Als 15" Gerät fällt mir spontan nichts ein. Der genannte Lenovo E580 wäre für mich u.U. etwas, wenn er exakt einmal am Tag von zu Hause in die Uni und zurück transportiert wird. 2,3 Kg sind für die heutige Zeit schon eine Ansage (aber irgendwo muss man ja sparen, und wenn das Gerät eh nur 2-3 Jahre genutzt werden solle, mag das irrelevant sein). Ein XPS 15 kostet zwar erheblich mehr, wiegt dafür aber auch 0,5kg weniger und ist bei gleicher Bildschirmgröße spürbar kleiner.

Wenn man dann noch bedenkt, dass man den E580 mit i5-8250U schon für gut 700 Euro bekommt, bleibt auch noch Geld für SSD und Ram übrig.


----------



## grasshopper_1975 (5. Juli 2018)

*AW: Laptop zum Programmieren. 800-1000€*

Oder Du holst dir gleich sowas Inspiron 15 5000 2-in-1
Inspiron 15 2-in-1 System der 5000 Serie | Dell Deutschland
15 Zoll, 16Gb, 500Gb SSD, keine extra Grafikkarte


----------



## efdev (5. Juli 2018)

*AW: Laptop zum Programmieren. 800-1000€*

Wenn ich aktuell nen neuen Laptop kaufen würde, dann wohl das Thinkpad E480(485)/580(585).
Ich selbst arbeite aktuell an einem Yoga S1 mit 12,5" das geht auch wenn man sich daran gewöhnt und über die Tastatur geht nichts .

Bei Campuspoint z.B. mit Studentenrabatt ist das E580 für 700€ zu haben.


----------
______________________________
- AUFGABE -
Welche Laptopmodelle nennt der Forumsauszug? Führe jedes Modell einmal auf. Die Datensätze spielen dafür keine Rolle.

Gespeicherte Dateneinträge:
______________________________
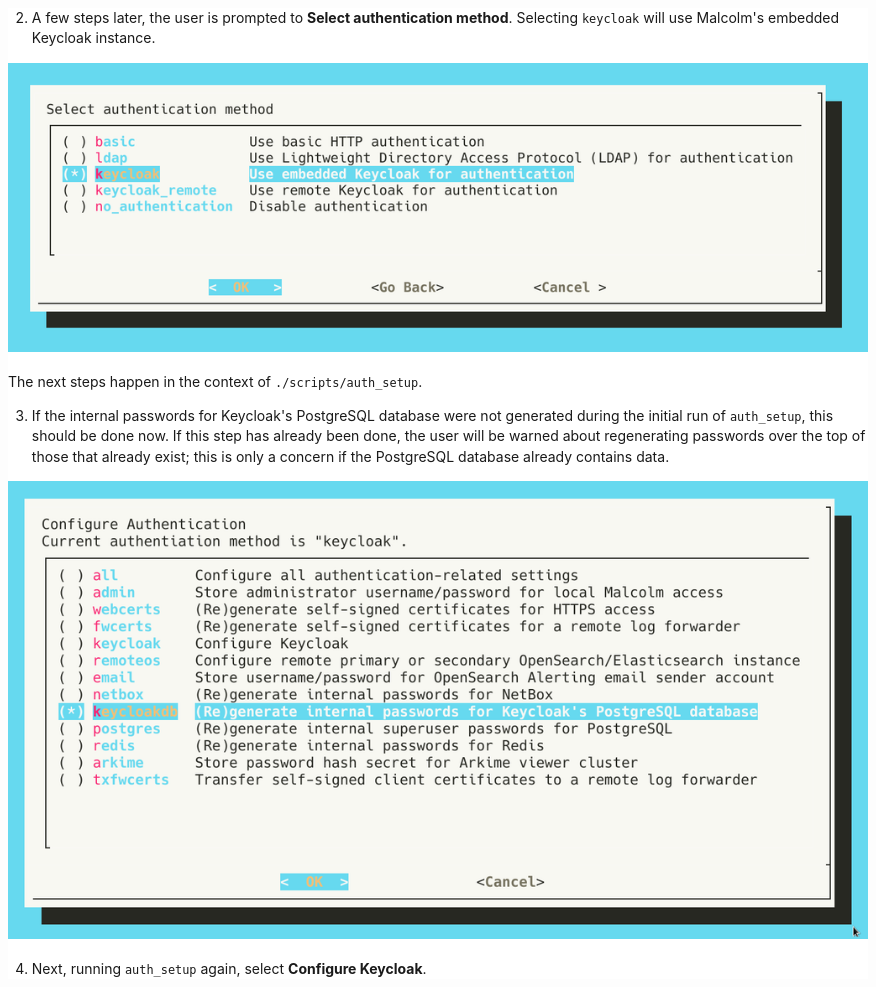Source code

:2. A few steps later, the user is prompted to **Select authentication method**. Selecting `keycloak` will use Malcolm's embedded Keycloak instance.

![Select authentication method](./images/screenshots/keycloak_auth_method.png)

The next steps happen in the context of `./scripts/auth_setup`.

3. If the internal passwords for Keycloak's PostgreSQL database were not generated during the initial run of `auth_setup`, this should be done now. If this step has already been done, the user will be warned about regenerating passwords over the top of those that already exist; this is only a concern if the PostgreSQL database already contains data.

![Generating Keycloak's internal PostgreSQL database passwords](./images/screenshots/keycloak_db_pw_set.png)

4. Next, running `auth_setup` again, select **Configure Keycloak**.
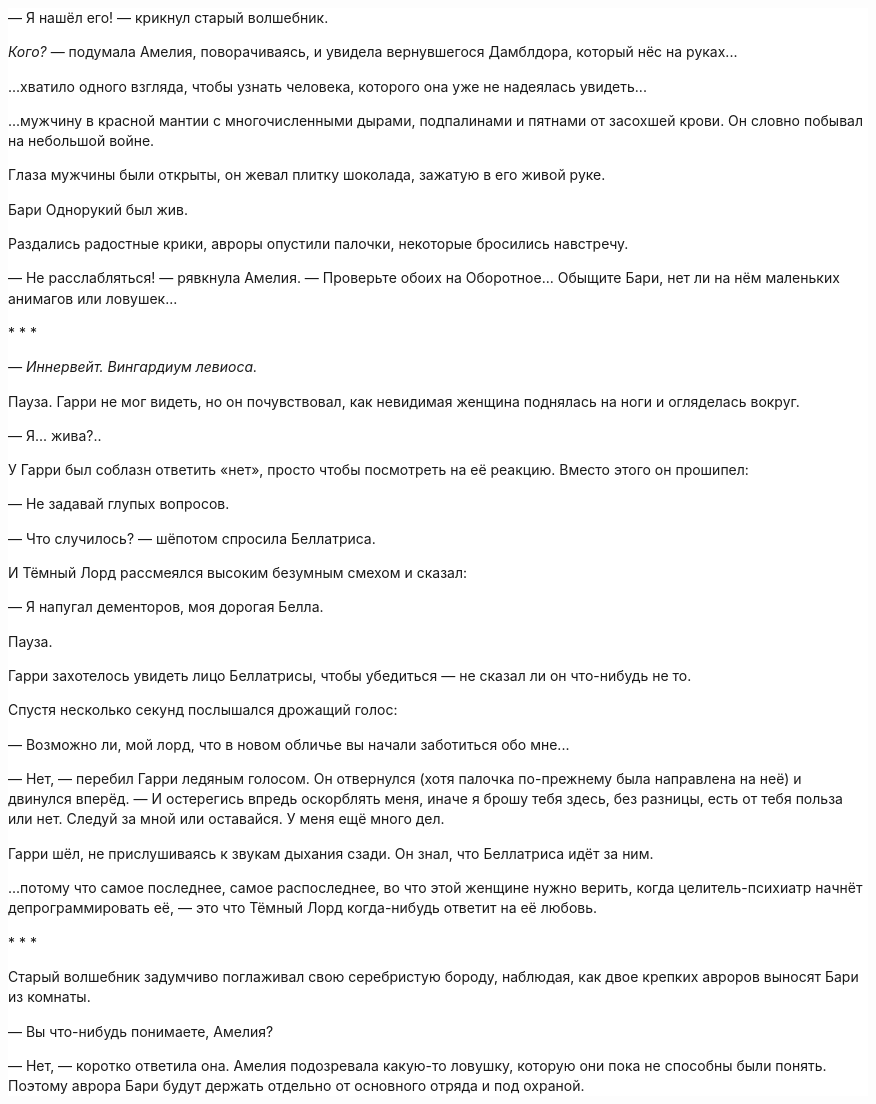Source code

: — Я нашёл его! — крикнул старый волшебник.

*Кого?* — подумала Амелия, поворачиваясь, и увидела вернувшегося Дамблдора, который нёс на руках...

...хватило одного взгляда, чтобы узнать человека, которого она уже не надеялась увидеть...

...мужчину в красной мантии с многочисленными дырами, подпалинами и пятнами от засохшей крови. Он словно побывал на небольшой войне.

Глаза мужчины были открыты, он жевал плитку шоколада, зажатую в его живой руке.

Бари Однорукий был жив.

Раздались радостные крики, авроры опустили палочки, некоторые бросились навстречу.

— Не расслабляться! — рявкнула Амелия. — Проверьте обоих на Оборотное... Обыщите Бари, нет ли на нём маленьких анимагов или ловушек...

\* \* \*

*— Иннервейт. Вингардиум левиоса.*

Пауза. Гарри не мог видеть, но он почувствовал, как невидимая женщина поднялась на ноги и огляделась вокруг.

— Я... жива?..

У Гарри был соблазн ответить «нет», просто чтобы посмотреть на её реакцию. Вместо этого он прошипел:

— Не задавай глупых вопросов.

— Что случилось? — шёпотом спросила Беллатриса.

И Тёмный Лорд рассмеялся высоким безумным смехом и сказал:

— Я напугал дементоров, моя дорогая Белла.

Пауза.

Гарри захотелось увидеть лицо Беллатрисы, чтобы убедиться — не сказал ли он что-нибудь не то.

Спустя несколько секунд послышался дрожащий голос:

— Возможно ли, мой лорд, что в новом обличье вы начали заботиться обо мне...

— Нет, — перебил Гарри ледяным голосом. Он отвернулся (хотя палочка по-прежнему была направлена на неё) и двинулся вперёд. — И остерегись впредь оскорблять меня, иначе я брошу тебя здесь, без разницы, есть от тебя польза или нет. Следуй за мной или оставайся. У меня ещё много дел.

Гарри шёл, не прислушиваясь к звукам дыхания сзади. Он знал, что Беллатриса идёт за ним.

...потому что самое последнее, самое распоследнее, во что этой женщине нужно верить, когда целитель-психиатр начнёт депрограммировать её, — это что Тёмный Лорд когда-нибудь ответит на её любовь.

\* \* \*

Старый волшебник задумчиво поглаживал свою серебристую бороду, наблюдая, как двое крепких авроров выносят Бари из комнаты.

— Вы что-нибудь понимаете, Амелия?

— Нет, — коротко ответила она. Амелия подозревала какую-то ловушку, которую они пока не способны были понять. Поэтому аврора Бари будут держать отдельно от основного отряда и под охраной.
______________________________
- LÖSUNG -
- Lenovo E580 (auch als Thinkpad E580 genannt)
- XPS 15
- Inspiron 15 5000 2-in-1
- Thinkpad E480
- Thinkpad E485
- Thinkpad E585
- Yoga S1